Wednesday, December 25

Gojek raises funding from Facebook and PayPal

4th June, 2020: Social media giant Facebook and PayPal invested in Indonesia based ride-hailing and digital payment startup Gojek.

The size of the deal has not been disclosed yet.

Gojek announced today that Facebook and PayPal have joined Google, Tencent, and others as investors in its current fundraise. This new investment will support Gojek’s mission to boost Southeast Asia’s digital economy, with a focus on supporting payments and financial services in the region.” company said in a statement.

Starting as a ride-hailing service in 2010, Gojek launched an app five years later that soon turned into a “super-app” offering a wide range of services including deliveries, takeaway food and financial services.

The investment is Facebook’s first in Indonesia, Southeast Asia’s leading economy. Facebook’s Whatsapp & PayPal’s payment services are also expected to be integrated into the Gojek app as part of the agreement.

“Gojek, WhatsApp, and Facebook are indispensable services in Indonesia,” Matt Idema, chief operating officer at WhatsApp, said in the statement.

“Working together we can help bring millions of small businesses and the customers they serve into the largest digital economy in Southeast Asia.”

Gojek raised $1.2 billion in March and it is valued at $10 billion by analysts CB Insights.

Indonesia’s digital sector was estimated at $40 billion in 2019 and could triple by 2025, according to a study by Google, Temasek, and Bain & Company.

Gojek’s payments business, GoPay, has long been focused on increasing access to the digital economy among micro, small and medium enterprises (MSMEs), the majority of which continue to rely on cash to operate, due to the region’s large unbanked population.
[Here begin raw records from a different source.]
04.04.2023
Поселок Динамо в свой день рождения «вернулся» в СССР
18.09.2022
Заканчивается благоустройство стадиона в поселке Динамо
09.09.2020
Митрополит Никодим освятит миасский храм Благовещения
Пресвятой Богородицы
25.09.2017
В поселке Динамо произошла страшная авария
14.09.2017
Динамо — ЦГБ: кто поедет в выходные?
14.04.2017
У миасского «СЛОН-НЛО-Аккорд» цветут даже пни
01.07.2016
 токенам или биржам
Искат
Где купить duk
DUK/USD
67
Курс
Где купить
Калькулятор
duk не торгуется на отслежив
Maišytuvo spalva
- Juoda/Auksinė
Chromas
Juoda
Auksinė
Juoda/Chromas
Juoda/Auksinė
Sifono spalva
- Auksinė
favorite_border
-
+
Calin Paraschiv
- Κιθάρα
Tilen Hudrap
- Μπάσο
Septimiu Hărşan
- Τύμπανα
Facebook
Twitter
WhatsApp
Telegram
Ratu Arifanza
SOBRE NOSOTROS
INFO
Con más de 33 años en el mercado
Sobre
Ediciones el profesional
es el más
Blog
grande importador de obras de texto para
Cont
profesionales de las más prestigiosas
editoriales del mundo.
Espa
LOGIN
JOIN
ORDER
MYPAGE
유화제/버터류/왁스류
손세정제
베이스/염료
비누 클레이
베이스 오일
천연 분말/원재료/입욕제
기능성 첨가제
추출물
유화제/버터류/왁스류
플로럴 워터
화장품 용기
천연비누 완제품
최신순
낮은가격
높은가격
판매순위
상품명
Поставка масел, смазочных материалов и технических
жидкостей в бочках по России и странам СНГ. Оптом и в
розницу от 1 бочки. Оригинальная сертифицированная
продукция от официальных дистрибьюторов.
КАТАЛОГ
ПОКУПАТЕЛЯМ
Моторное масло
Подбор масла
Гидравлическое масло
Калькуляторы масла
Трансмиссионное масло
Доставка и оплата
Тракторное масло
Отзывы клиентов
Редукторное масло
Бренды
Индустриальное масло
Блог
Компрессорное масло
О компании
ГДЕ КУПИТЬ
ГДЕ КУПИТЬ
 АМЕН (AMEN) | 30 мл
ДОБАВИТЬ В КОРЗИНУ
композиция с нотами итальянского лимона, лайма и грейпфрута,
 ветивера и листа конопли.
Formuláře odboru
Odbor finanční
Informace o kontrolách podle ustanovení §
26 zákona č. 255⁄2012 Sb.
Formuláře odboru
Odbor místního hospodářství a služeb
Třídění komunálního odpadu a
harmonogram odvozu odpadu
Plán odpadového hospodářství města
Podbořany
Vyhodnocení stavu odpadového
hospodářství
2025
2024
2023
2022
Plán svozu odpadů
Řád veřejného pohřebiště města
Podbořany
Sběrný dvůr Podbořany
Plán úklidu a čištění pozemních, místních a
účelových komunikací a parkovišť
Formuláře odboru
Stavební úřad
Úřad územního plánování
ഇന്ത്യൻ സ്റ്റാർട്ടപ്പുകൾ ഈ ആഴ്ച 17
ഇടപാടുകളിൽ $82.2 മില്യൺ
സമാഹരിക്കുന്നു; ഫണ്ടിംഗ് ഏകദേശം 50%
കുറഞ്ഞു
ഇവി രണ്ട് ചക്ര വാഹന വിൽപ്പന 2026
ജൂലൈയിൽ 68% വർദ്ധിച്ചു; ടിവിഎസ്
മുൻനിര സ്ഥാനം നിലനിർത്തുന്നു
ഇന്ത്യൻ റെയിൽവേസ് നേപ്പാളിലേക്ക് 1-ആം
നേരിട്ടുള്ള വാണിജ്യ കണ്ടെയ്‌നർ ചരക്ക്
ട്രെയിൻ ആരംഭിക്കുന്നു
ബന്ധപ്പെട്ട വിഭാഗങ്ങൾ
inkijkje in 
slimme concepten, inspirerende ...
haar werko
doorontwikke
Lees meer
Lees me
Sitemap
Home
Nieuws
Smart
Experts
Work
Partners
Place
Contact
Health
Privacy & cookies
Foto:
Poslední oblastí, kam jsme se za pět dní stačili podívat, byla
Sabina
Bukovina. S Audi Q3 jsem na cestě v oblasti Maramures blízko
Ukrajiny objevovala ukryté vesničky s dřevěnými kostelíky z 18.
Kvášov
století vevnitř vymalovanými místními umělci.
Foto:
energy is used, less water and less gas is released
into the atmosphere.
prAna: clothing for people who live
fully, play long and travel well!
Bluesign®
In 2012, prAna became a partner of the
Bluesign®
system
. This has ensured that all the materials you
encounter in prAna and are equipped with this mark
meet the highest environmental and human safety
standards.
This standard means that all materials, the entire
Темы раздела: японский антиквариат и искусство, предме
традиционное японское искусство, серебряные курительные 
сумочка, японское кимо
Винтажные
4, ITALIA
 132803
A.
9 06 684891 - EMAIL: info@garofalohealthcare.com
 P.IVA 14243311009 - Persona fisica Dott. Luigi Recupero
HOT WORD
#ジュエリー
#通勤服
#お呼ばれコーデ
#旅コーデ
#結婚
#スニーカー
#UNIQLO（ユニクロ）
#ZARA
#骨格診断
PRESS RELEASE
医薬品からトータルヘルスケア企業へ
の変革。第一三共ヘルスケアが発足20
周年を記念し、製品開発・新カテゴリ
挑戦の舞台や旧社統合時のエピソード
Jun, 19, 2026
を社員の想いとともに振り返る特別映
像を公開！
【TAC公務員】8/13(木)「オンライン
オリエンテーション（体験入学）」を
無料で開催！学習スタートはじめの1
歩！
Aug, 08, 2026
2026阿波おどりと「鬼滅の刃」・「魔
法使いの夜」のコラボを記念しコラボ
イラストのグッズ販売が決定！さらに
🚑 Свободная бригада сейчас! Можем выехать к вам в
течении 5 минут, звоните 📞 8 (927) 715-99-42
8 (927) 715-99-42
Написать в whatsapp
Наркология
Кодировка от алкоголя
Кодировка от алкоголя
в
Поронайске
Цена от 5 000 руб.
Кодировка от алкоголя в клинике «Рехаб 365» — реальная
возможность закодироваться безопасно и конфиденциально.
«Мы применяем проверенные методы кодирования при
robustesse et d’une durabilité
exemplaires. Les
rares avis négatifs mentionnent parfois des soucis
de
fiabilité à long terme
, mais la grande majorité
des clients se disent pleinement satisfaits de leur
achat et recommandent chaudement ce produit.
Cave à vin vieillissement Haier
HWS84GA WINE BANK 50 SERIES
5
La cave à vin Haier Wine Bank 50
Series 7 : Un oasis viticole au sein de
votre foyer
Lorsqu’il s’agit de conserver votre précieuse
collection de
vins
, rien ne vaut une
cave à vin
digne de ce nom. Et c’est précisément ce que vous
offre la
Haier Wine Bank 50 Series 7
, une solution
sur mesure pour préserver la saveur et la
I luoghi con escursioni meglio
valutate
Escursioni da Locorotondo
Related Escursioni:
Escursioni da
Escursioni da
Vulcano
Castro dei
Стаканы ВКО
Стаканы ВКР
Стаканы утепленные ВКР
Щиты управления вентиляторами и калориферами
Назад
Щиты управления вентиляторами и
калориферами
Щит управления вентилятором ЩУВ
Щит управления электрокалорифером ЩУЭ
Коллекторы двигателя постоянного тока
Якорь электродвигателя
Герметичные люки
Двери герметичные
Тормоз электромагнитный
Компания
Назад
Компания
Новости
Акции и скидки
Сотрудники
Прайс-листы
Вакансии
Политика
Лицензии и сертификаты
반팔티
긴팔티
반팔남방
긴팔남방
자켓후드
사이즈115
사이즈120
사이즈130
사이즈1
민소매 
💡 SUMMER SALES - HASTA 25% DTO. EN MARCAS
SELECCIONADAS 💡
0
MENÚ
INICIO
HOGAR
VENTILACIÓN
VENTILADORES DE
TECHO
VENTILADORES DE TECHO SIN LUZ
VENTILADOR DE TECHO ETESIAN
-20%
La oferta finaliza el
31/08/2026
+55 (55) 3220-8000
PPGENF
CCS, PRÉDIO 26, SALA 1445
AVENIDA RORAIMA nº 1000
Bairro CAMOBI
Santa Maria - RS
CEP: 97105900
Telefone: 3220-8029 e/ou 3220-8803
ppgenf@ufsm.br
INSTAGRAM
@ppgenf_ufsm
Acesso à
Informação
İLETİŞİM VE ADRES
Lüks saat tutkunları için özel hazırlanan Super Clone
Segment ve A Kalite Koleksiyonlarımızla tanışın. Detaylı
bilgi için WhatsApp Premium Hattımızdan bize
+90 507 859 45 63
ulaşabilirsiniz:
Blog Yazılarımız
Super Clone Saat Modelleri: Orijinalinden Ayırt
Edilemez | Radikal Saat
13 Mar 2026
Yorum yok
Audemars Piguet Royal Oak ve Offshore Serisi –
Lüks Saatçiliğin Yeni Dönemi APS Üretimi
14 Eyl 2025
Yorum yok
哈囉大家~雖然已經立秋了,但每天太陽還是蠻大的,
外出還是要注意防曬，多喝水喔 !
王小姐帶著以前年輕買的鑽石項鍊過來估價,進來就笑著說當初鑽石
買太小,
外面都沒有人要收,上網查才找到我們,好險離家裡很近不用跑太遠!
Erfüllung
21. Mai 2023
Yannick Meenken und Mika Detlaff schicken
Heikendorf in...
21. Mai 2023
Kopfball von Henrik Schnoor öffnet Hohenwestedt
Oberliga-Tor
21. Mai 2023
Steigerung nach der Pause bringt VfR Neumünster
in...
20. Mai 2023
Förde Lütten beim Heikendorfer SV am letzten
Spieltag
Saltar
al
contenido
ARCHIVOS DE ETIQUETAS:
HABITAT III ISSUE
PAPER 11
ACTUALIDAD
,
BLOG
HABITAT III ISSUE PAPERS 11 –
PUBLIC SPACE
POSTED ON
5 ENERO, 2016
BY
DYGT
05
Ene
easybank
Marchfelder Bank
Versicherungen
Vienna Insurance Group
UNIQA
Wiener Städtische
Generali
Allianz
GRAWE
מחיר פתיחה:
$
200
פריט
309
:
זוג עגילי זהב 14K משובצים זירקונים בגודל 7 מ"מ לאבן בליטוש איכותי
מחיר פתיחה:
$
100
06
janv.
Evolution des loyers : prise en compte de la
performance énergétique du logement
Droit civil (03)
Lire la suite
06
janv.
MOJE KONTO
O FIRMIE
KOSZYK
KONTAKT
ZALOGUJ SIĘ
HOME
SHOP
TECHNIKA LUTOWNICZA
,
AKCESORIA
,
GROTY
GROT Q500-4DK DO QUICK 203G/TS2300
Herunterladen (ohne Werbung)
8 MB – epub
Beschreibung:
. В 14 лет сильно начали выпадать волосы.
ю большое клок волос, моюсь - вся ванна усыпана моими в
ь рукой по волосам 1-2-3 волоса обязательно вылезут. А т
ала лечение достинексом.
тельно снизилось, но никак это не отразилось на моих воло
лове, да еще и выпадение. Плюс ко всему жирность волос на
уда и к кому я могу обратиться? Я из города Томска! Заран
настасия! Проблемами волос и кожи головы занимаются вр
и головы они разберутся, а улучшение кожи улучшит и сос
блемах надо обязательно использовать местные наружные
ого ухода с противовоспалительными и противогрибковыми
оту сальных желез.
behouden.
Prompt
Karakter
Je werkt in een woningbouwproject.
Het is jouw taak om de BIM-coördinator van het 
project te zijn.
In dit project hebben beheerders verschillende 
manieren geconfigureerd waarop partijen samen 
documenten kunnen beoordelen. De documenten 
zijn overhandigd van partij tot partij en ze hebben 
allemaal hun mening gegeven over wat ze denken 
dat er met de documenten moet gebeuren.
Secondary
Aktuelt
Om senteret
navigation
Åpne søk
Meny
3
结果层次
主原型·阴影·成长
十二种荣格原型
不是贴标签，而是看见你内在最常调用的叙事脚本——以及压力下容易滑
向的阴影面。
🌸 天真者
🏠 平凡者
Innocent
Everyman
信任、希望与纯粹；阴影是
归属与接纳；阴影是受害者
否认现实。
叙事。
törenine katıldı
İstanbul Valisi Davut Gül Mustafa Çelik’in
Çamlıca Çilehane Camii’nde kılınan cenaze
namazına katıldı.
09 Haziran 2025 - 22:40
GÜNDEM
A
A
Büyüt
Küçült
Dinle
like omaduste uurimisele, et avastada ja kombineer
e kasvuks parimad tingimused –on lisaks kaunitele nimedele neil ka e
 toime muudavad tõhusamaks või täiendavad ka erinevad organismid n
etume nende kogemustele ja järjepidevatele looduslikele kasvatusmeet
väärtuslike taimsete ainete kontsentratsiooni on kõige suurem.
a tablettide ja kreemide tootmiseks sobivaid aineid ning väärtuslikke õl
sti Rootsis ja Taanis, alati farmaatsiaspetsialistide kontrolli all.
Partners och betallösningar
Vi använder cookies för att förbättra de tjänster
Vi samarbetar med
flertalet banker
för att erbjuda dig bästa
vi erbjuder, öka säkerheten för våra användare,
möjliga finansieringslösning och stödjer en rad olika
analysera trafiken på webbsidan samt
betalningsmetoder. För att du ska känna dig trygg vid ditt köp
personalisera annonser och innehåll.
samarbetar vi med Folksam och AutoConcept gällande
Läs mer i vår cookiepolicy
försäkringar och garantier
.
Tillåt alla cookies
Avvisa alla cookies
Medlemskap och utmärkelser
The latest influx of funding will support more of these businesses as they seek to digitise further, from micro-merchants selling wares on the street side, up to large businesses looking to strengthen their digital payment infrastructure.

Since launching its app in 2015, Gojek has digitised hundreds of thousands of merchants on its platform, providing them with access to more than 170 million users across Southeast Asia.

Its payments business processes billions of transactions each year and owns the largest e-wallet in Indonesia.

A large part of this is driven by GoFood, the largest food delivery service in Indonesia, as well as the expansion of GoPay into other sectors both within and outside the Gojek ecosystem.

Gojek competes with another payment startup Grab in Southeast Asia.